第28回 「時の流れ」の中で佇む
~スロー・シャッター・スピードを利用する
前回は、動く被写体に応じてシャッター・スピードを調整したり、撮影時にカメラをスライドさせたりすることによって得られる効果をいくつか挙げてみましたが、今回も、シャッター・スピードを調整することで広がる表現方法をもう一つご紹介したいと思います。
たとえ面倒でも、三脚を使うことにより、非日常的なシーンを撮ることができます。例に挙げた写真は、メインの被写体(緑のジャケットを着た人物と、背景にあるセント・ポール大聖堂)のみが静止し、通行している大勢の人たちは皆流れたように写っています。この、静止したものと流動するものが作り出すコントラストが、出来上がった写真をより面白くしています。
撮影に適しているのは日没間際の薄暗くなる時間帯です。暗くなり、光の量が減少するほどにシャッター・スピードは遅くなりますが、この「スロー・シャッター・スピード」こそが、今回の撮影のポイントなのです。
被写体になる人には、撮影するタイミングを手などで合図し、カメラがシャッターを切り終わるまで(1秒程)瞬きを止めてもらいます。このとき、シャッターを押す指から受けた衝撃でカメラが揺れてしまう可能性がありますので、レリーズやセルフ・タイマーを使用されることをお勧めします。また、夜間の撮影の場合は一段とシャッター・スピードが遅くなりますので、被写体が静止する瞬間に合わせてシャッターを押すことがさらに重要になります。いいショットを得るためにも、同じカットで数枚撮影してみましょう。

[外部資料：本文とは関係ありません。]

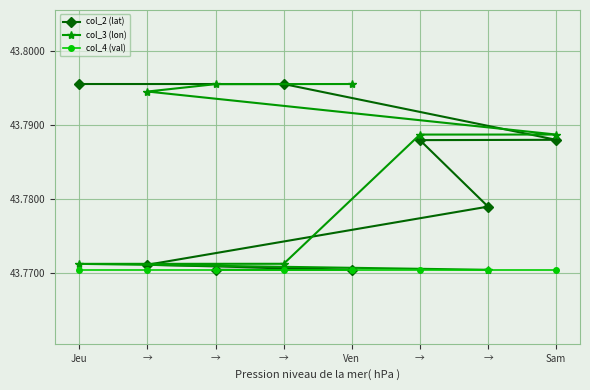

True or false: col_4 (val) and col_3 (lon) intersect in this chart.

False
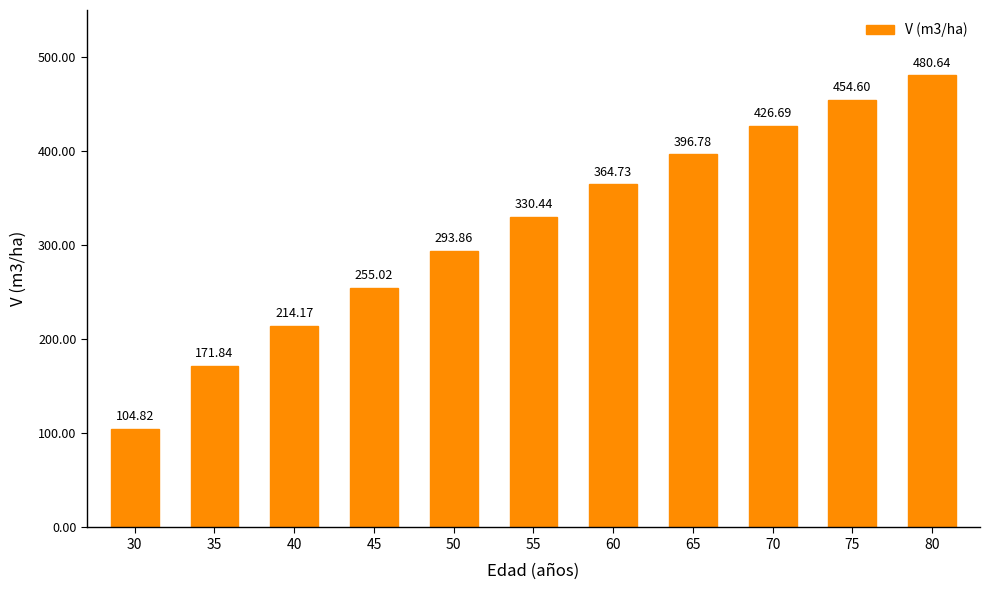

List the labels in order of value, smallest first.

30, 35, 40, 45, 50, 55, 60, 65, 70, 75, 80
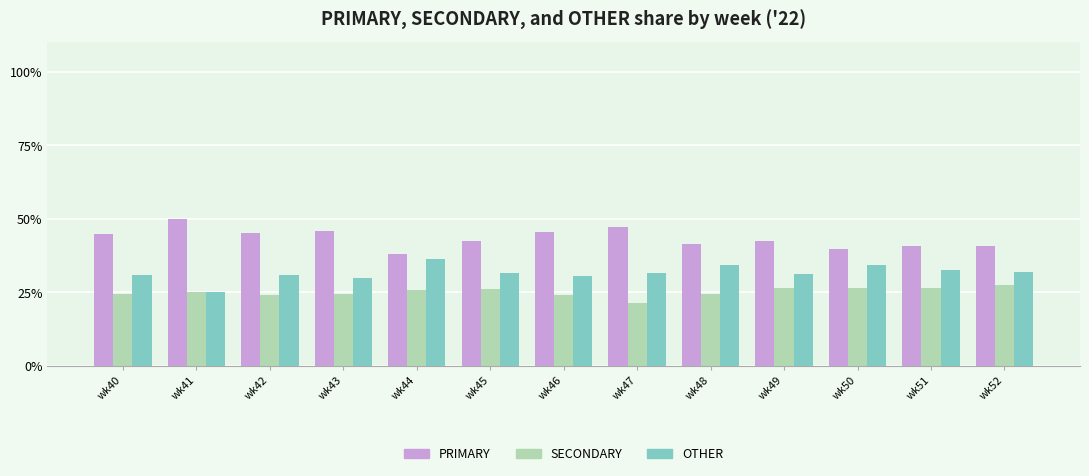

What is the value of the OTHER bar at the 3rd from the left?

31.0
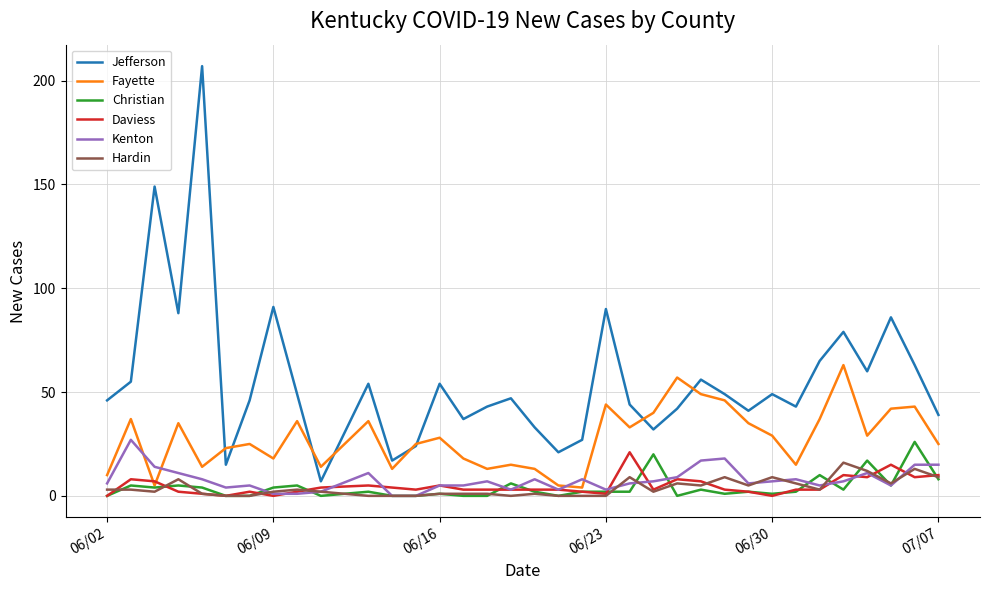

What is the highest value of the Kenton series?

27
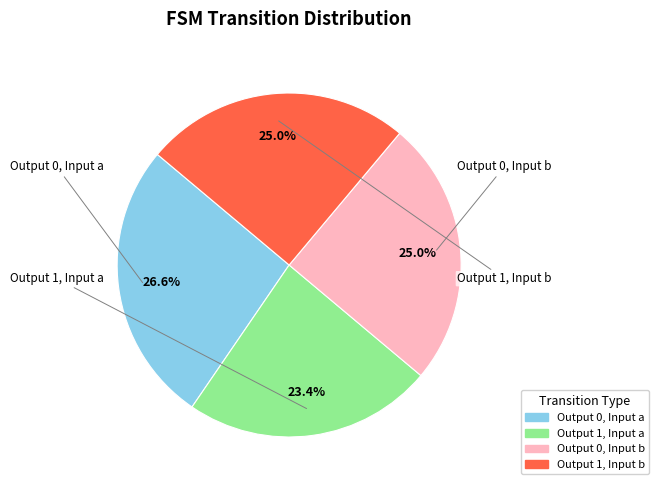

Is there any slice that represents more than half of the pie?

No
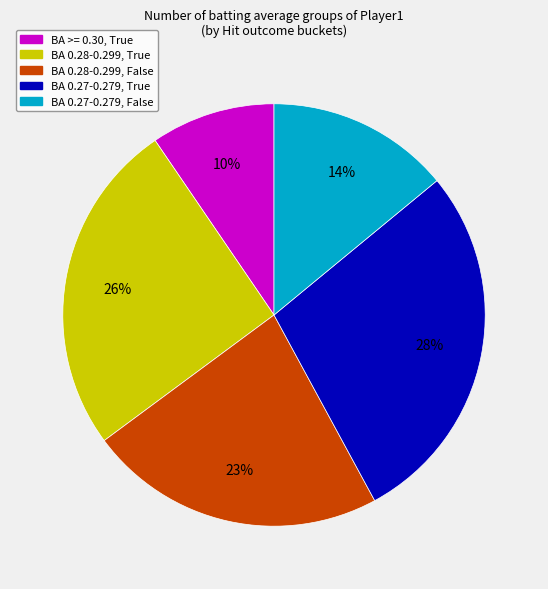

Is there any slice that represents more than half of the pie?

No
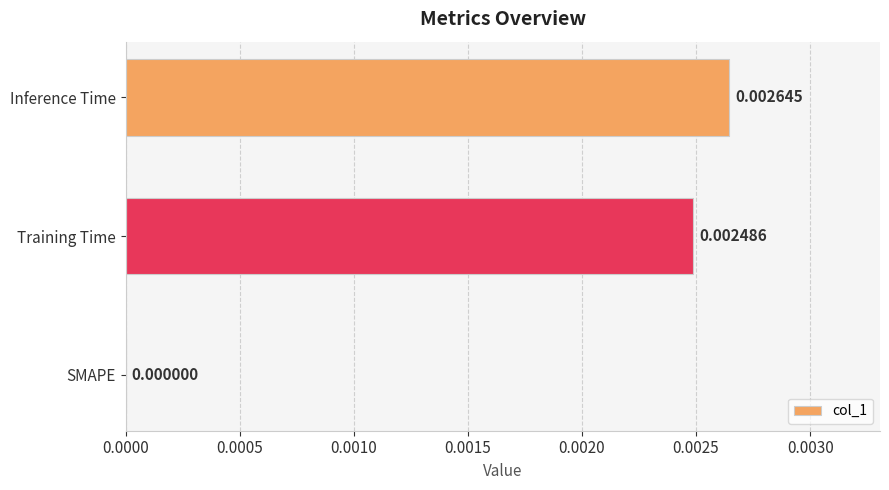

Which category has the highest value across all series?

Inference Time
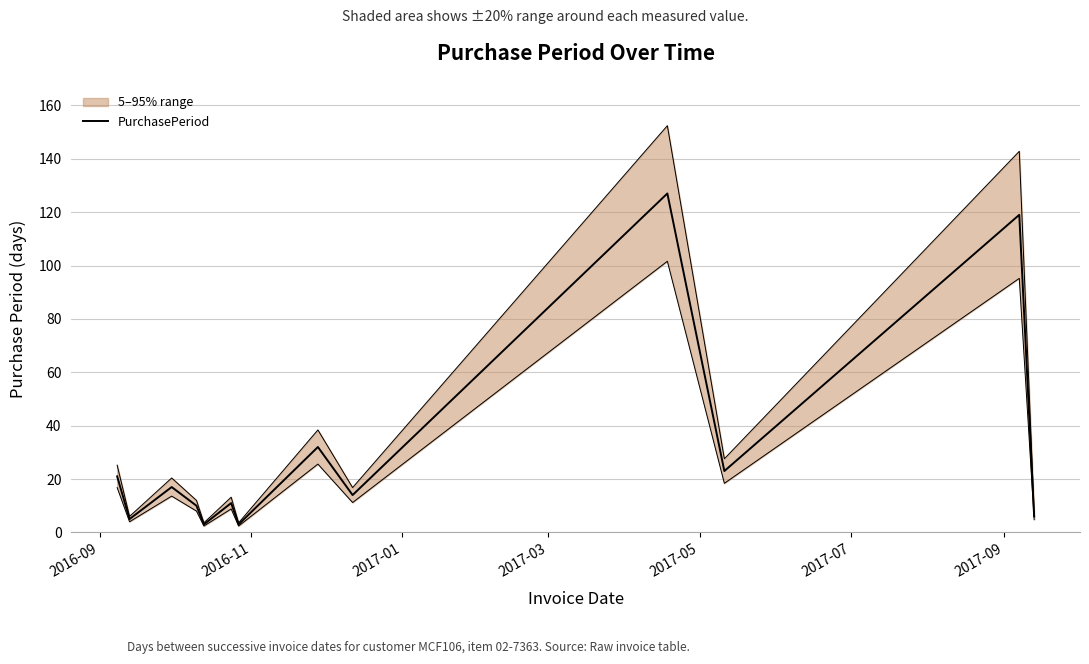

What is the maximum value shown in the chart?

127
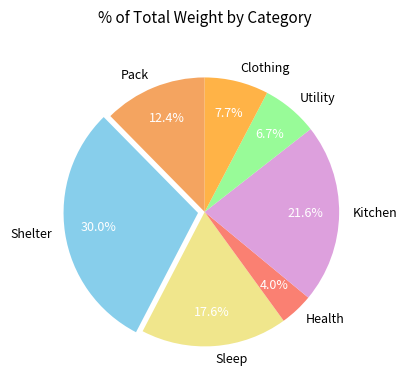

Is there any slice that represents more than half of the pie?

No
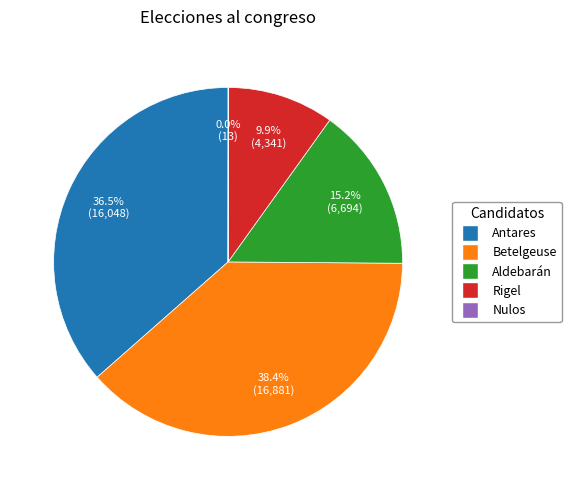

Is Antares the majority of the pie?

No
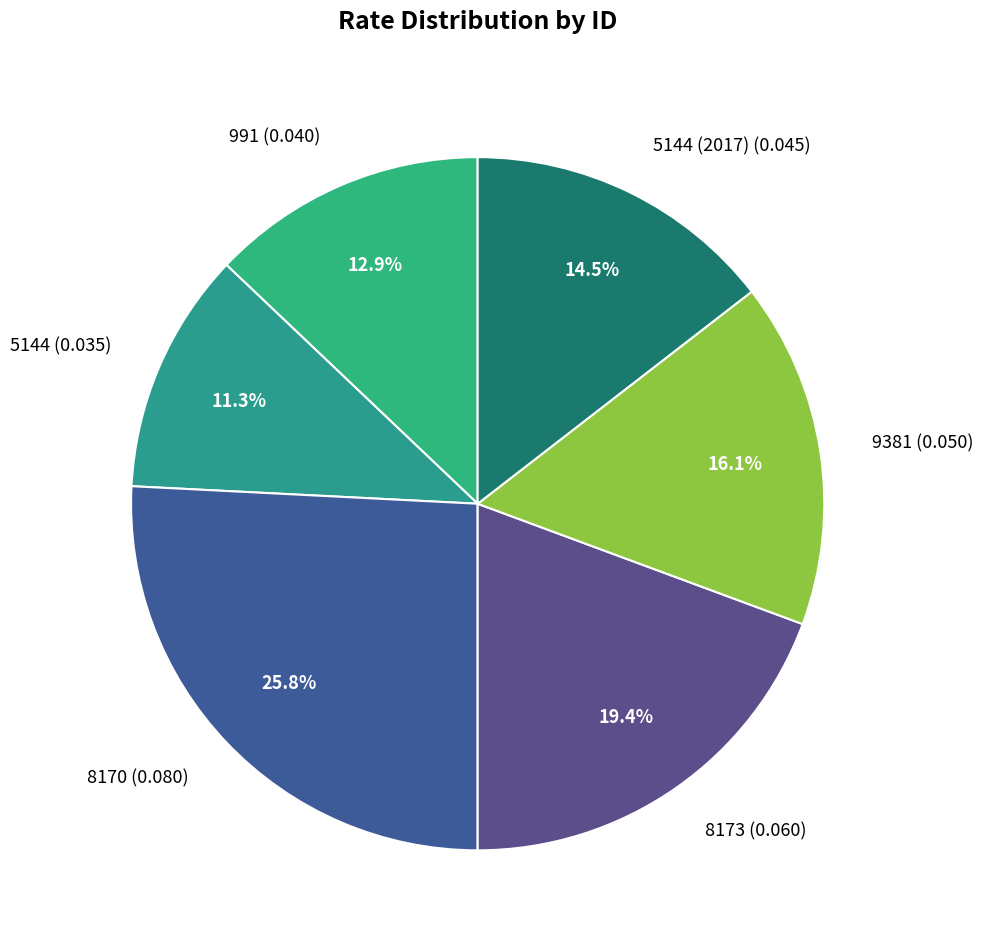

Rank the categories by value from highest to lowest.

8170 (0.080), 8173 (0.060), 9381 (0.050), 5144 (2017) (0.045), 991 (0.040), 5144 (0.035)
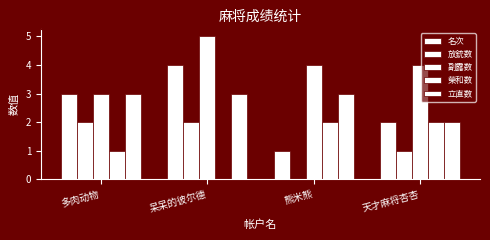

Are the bars horizontal?

No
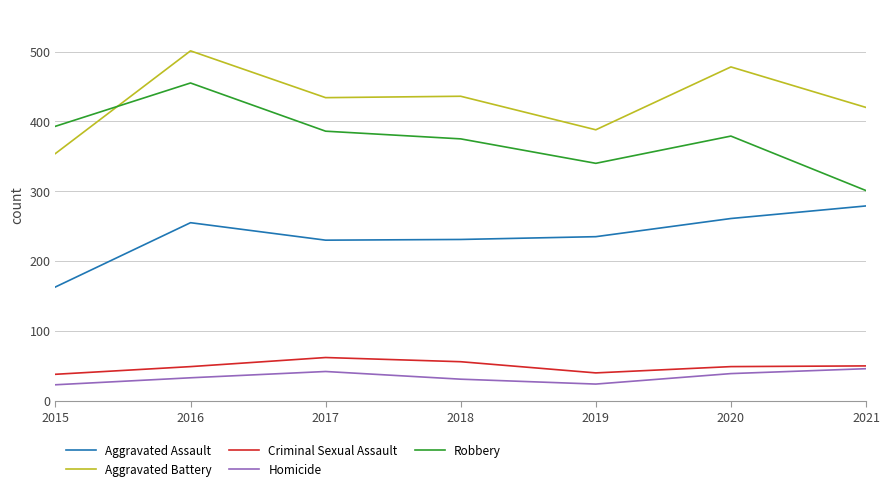

True or false: Aggravated Battery and Criminal Sexual Assault cross at least once.

False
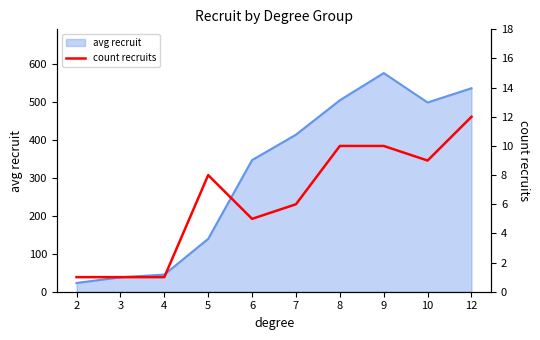

The value of avg recruit at 3 is 64.9. True or false?

False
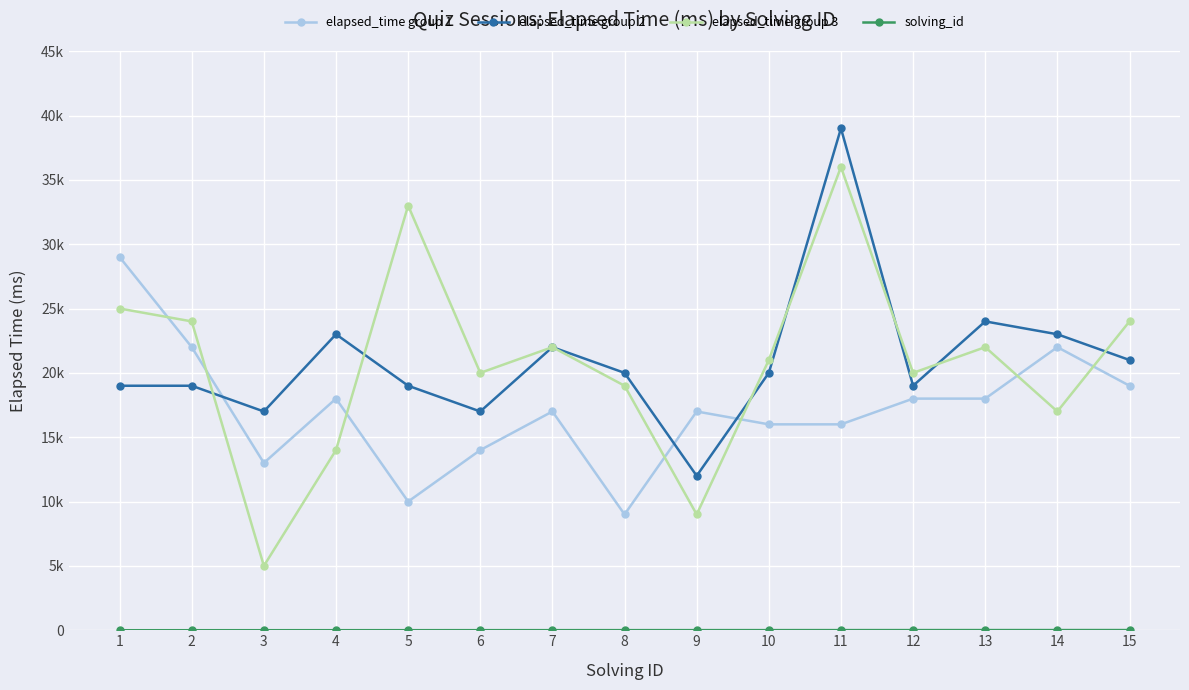

Is this an area chart (filled region under the line)?

No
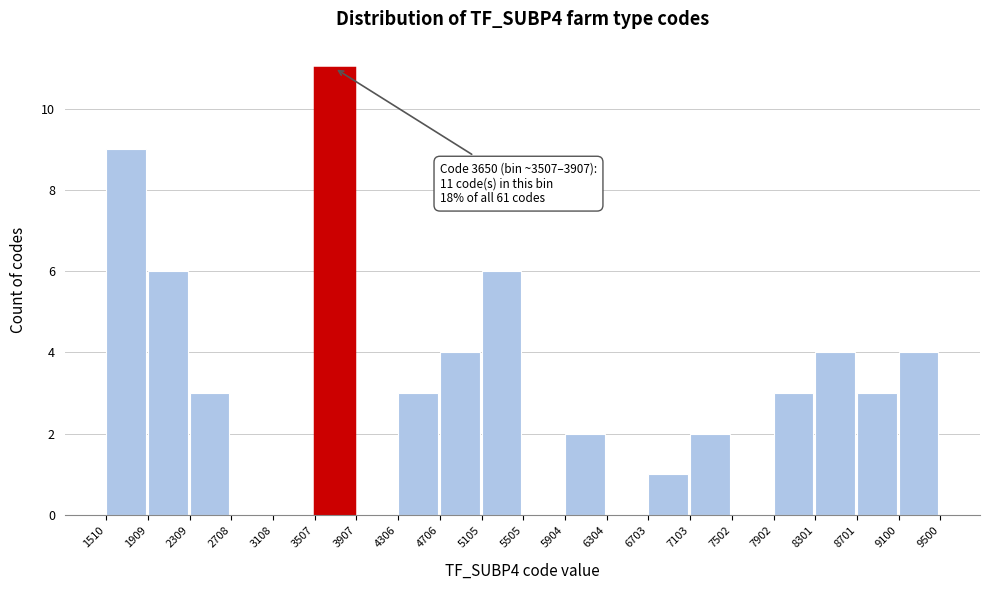

Which range on the x-axis has the tallest bar?

3507 to 3907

この撮影方法は、なるべく人の通行量が多い場所を選ぶと成功しやすくなりますが、通行人の邪魔にならない場所を選ぶか、望遠で遠くから写すなど、撮影時のエチケットも忘れないように心掛けたいですね。
f値22/シャッター・スピード1/2秒
テート・モダンからセント・ポール大聖堂に向かう陸橋にて。
交通量の多い場所はカメラの設置場所にも気を使いたい。